(Estimates of pose and size)
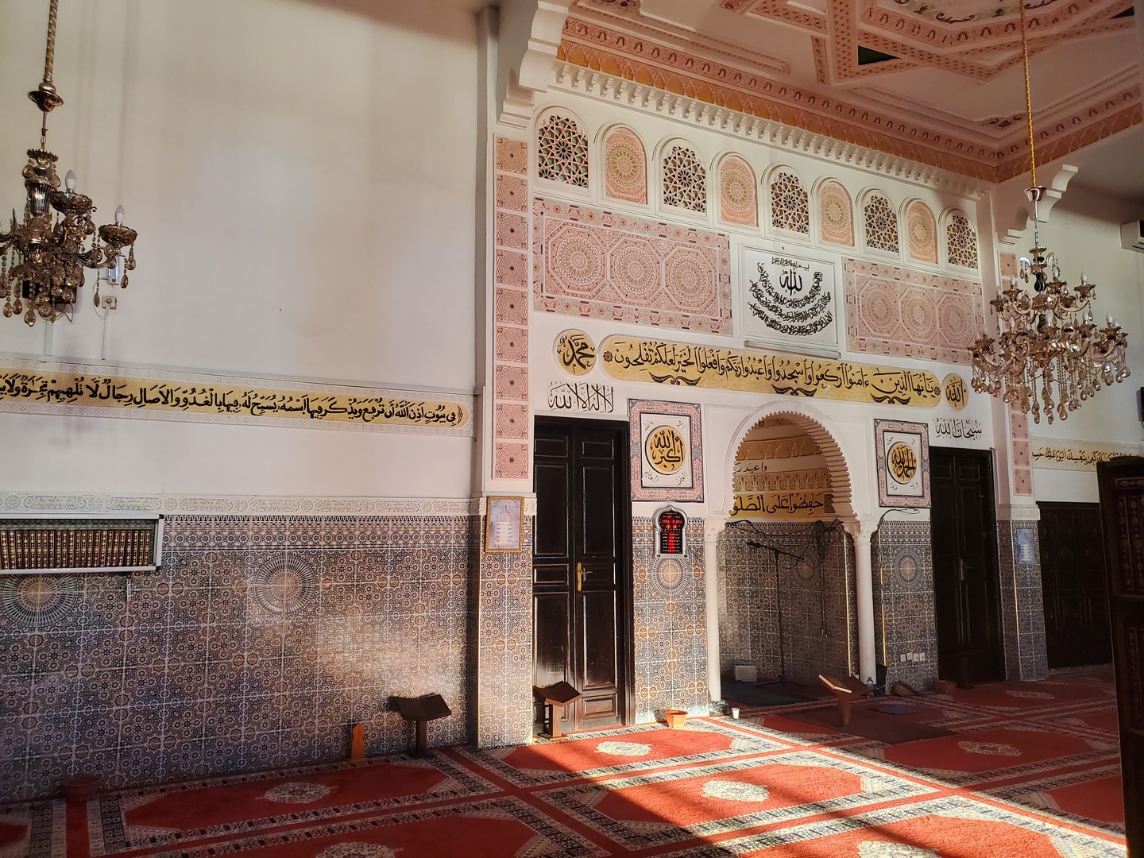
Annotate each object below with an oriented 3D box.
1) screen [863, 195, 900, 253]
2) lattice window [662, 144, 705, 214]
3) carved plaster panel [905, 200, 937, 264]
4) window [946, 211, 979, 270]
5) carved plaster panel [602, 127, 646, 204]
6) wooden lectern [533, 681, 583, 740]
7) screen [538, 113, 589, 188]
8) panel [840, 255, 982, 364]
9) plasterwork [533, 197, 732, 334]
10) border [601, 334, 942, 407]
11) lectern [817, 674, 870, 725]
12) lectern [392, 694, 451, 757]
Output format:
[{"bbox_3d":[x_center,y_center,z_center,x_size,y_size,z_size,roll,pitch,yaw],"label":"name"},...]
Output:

_Problem details_
Copy out the entry above word for word, leaving out the picture.

_Answer section_
Annotate each object below with an oriented 3D box.
1) screen [863, 195, 900, 253]
2) lattice window [662, 144, 705, 214]
3) carved plaster panel [905, 200, 937, 264]
4) window [946, 211, 979, 270]
5) carved plaster panel [602, 127, 646, 204]
6) wooden lectern [533, 681, 583, 740]
7) screen [538, 113, 589, 188]
8) panel [840, 255, 982, 364]
9) plasterwork [533, 197, 732, 334]
10) border [601, 334, 942, 407]
11) lectern [817, 674, 870, 725]
12) lectern [392, 694, 451, 757]
Output format:
[{"bbox_3d":[x_center,y_center,z_center,x_size,y_size,z_size,roll,pitch,yaw],"label":"name"},...]
Output:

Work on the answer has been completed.